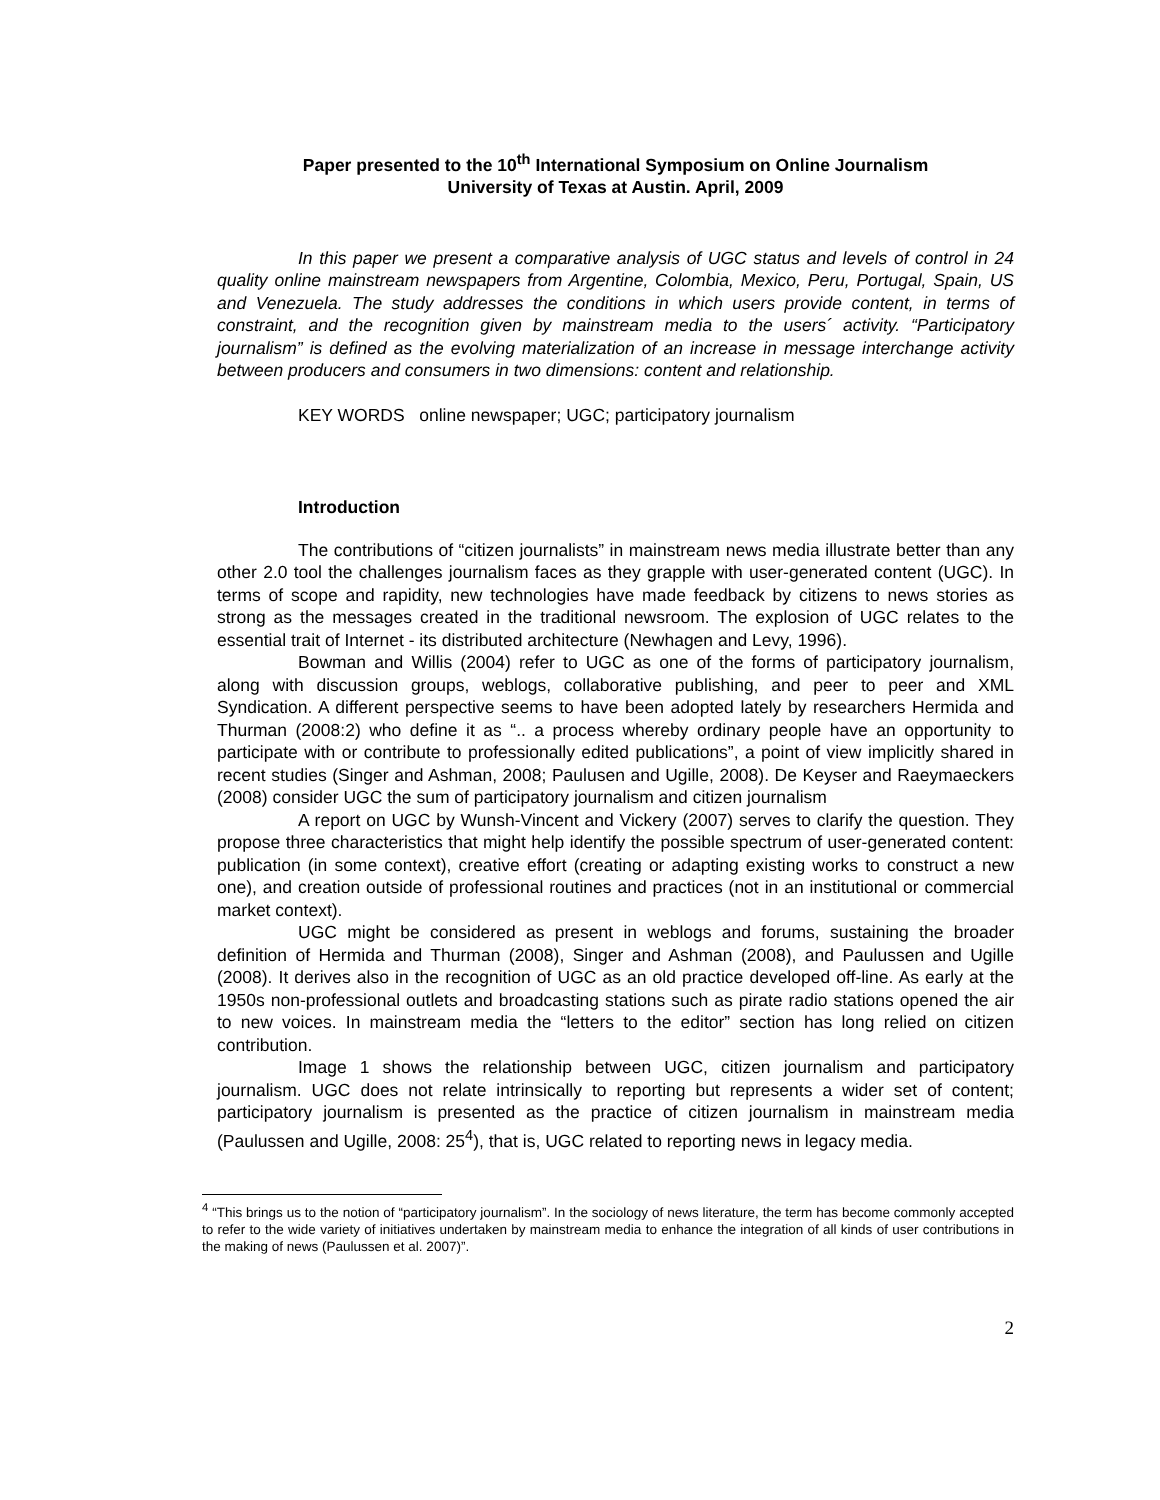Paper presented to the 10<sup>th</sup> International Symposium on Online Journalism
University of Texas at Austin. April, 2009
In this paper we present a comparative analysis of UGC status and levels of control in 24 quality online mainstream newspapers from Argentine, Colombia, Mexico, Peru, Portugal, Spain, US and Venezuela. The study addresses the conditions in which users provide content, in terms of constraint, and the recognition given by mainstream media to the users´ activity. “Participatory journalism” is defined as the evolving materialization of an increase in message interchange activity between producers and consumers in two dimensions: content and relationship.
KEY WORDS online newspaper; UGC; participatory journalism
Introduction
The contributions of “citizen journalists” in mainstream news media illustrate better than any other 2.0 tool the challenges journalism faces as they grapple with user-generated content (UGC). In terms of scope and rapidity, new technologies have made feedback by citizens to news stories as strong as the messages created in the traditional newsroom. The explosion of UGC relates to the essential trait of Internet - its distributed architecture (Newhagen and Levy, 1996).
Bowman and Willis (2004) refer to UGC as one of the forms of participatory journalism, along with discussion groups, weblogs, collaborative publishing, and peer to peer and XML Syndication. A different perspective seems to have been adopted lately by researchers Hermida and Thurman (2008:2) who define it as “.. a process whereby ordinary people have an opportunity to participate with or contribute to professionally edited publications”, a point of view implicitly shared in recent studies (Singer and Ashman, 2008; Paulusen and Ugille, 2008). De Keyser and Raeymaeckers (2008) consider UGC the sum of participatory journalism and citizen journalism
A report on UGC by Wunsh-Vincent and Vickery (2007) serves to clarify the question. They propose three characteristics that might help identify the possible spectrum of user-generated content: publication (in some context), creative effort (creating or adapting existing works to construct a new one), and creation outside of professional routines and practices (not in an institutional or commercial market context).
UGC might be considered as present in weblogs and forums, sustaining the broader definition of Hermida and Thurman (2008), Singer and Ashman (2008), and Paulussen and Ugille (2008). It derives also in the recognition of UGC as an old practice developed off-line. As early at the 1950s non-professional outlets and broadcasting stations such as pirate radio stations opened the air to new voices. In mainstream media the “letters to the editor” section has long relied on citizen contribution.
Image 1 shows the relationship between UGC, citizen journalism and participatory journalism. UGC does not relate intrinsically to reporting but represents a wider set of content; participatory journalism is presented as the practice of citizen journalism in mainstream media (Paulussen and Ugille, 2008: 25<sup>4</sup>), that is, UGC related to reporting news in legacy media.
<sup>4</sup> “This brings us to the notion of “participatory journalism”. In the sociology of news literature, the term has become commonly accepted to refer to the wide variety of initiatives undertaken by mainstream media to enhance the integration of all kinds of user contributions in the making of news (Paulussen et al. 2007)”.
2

▶ [WORK INSTRUCTION] Return the listing above verbatim and exclude every picture.

▶ [TASK OUTPUT]
Paper presented to the 10<sup>th</sup> International Symposium on Online Journalism
University of Texas at Austin. April, 2009
In this paper we present a comparative analysis of UGC status and levels of control in 24 quality online mainstream newspapers from Argentine, Colombia, Mexico, Peru, Portugal, Spain, US and Venezuela. The study addresses the conditions in which users provide content, in terms of constraint, and the recognition given by mainstream media to the users´ activity. “Participatory journalism” is defined as the evolving materialization of an increase in message interchange activity between producers and consumers in two dimensions: content and relationship.
KEY WORDS online newspaper; UGC; participatory journalism
Introduction
The contributions of “citizen journalists” in mainstream news media illustrate better than any other 2.0 tool the challenges journalism faces as they grapple with user-generated content (UGC). In terms of scope and rapidity, new technologies have made feedback by citizens to news stories as strong as the messages created in the traditional newsroom. The explosion of UGC relates to the essential trait of Internet - its distributed architecture (Newhagen and Levy, 1996).
Bowman and Willis (2004) refer to UGC as one of the forms of participatory journalism, along with discussion groups, weblogs, collaborative publishing, and peer to peer and XML Syndication. A different perspective seems to have been adopted lately by researchers Hermida and Thurman (2008:2) who define it as “.. a process whereby ordinary people have an opportunity to participate with or contribute to professionally edited publications”, a point of view implicitly shared in recent studies (Singer and Ashman, 2008; Paulusen and Ugille, 2008). De Keyser and Raeymaeckers (2008) consider UGC the sum of participatory journalism and citizen journalism
A report on UGC by Wunsh-Vincent and Vickery (2007) serves to clarify the question. They propose three characteristics that might help identify the possible spectrum of user-generated content: publication (in some context), creative effort (creating or adapting existing works to construct a new one), and creation outside of professional routines and practices (not in an institutional or commercial market context).
UGC might be considered as present in weblogs and forums, sustaining the broader definition of Hermida and Thurman (2008), Singer and Ashman (2008), and Paulussen and Ugille (2008). It derives also in the recognition of UGC as an old practice developed off-line. As early at the 1950s non-professional outlets and broadcasting stations such as pirate radio stations opened the air to new voices. In mainstream media the “letters to the editor” section has long relied on citizen contribution.
Image 1 shows the relationship between UGC, citizen journalism and participatory journalism. UGC does not relate intrinsically to reporting but represents a wider set of content; participatory journalism is presented as the practice of citizen journalism in mainstream media (Paulussen and Ugille, 2008: 25<sup>4</sup>), that is, UGC related to reporting news in legacy media.
<sup>4</sup> “This brings us to the notion of “participatory journalism”. In the sociology of news literature, the term has become commonly accepted to refer to the wide variety of initiatives undertaken by mainstream media to enhance the integration of all kinds of user contributions in the making of news (Paulussen et al. 2007)”.
2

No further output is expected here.